Provided material.
----------

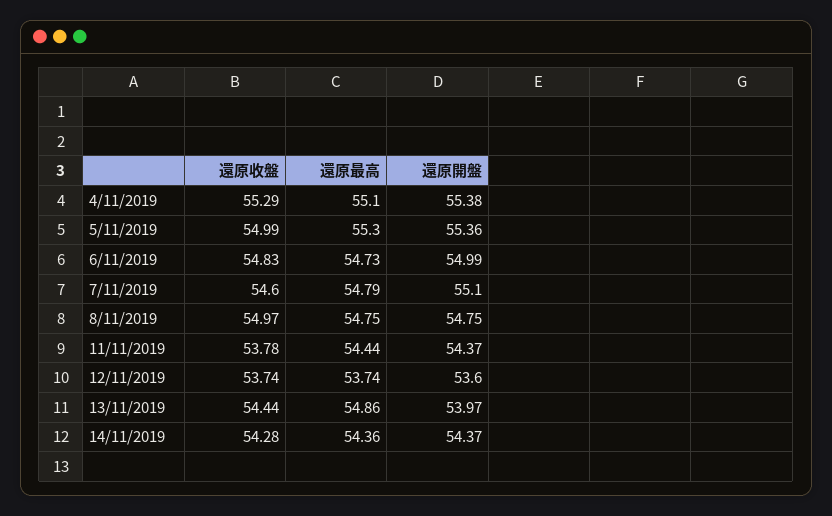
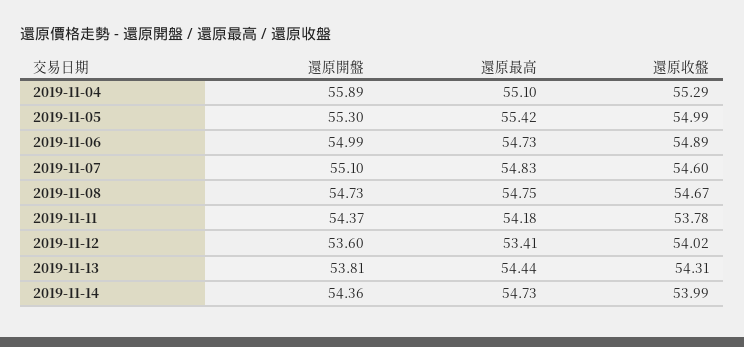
還原開盤, 4/11/2019: 55.38 -> 55.89
還原最高, 5/11/2019: 55.3 -> 55.42
還原開盤, 5/11/2019: 55.36 -> 55.3
還原收盤, 6/11/2019: 54.83 -> 54.89
還原最高, 7/11/2019: 54.79 -> 54.83
還原收盤, 8/11/2019: 54.97 -> 54.67
還原開盤, 8/11/2019: 54.75 -> 54.73
還原最高, 11/11/2019: 54.44 -> 54.18
還原收盤, 12/11/2019: 53.74 -> 54.02
還原最高, 12/11/2019: 53.74 -> 53.41
還原收盤, 13/11/2019: 54.44 -> 54.31
還原最高, 13/11/2019: 54.86 -> 54.44
還原開盤, 13/11/2019: 53.97 -> 53.81
還原收盤, 14/11/2019: 54.28 -> 53.99
還原最高, 14/11/2019: 54.36 -> 54.73
還原開盤, 14/11/2019: 54.37 -> 54.36

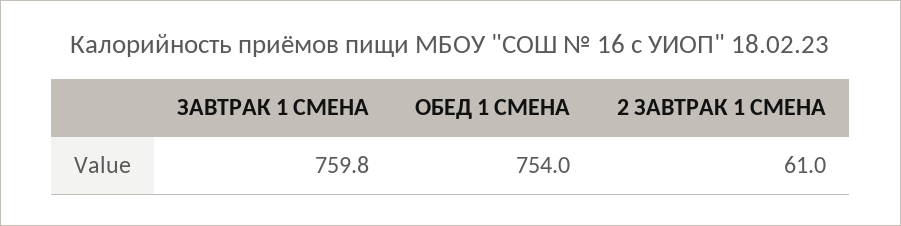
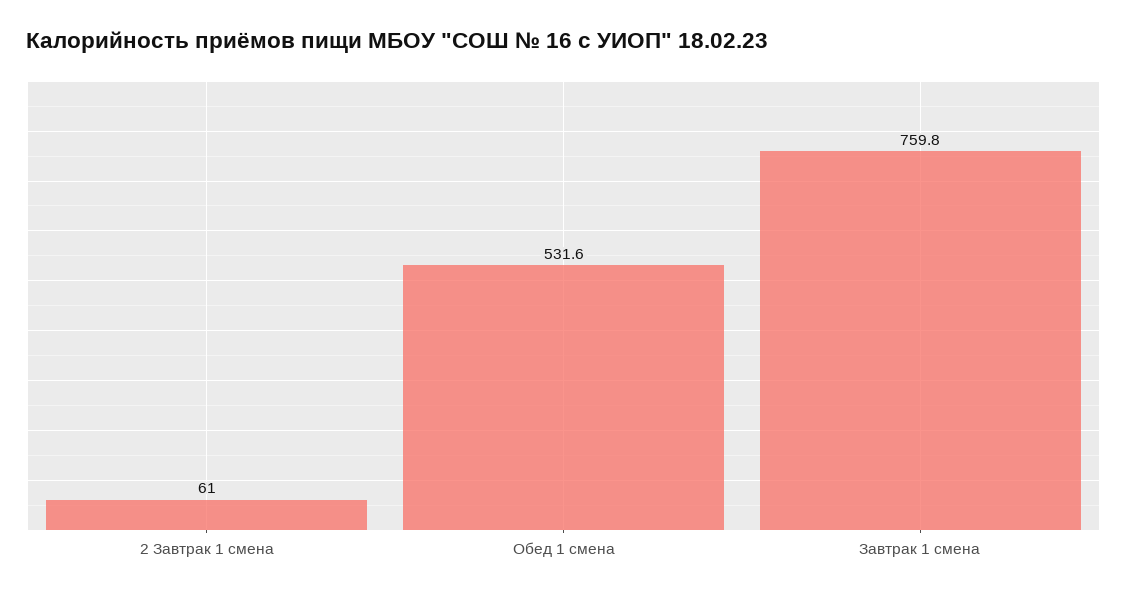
ОБЕД 1 СМЕНА: 754 -> 531.6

----------

Written task.
Please reproduce the whole listing exactly; the pictures stay out.

Answer space.
還原開盤, 4/11/2019: 55.38 -> 55.89
還原最高, 5/11/2019: 55.3 -> 55.42
還原開盤, 5/11/2019: 55.36 -> 55.3
還原收盤, 6/11/2019: 54.83 -> 54.89
還原最高, 7/11/2019: 54.79 -> 54.83
還原收盤, 8/11/2019: 54.97 -> 54.67
還原開盤, 8/11/2019: 54.75 -> 54.73
還原最高, 11/11/2019: 54.44 -> 54.18
還原收盤, 12/11/2019: 53.74 -> 54.02
還原最高, 12/11/2019: 53.74 -> 53.41
還原收盤, 13/11/2019: 54.44 -> 54.31
還原最高, 13/11/2019: 54.86 -> 54.44
還原開盤, 13/11/2019: 53.97 -> 53.81
還原收盤, 14/11/2019: 54.28 -> 53.99
還原最高, 14/11/2019: 54.36 -> 54.73
還原開盤, 14/11/2019: 54.37 -> 54.36

ОБЕД 1 СМЕНА: 754 -> 531.6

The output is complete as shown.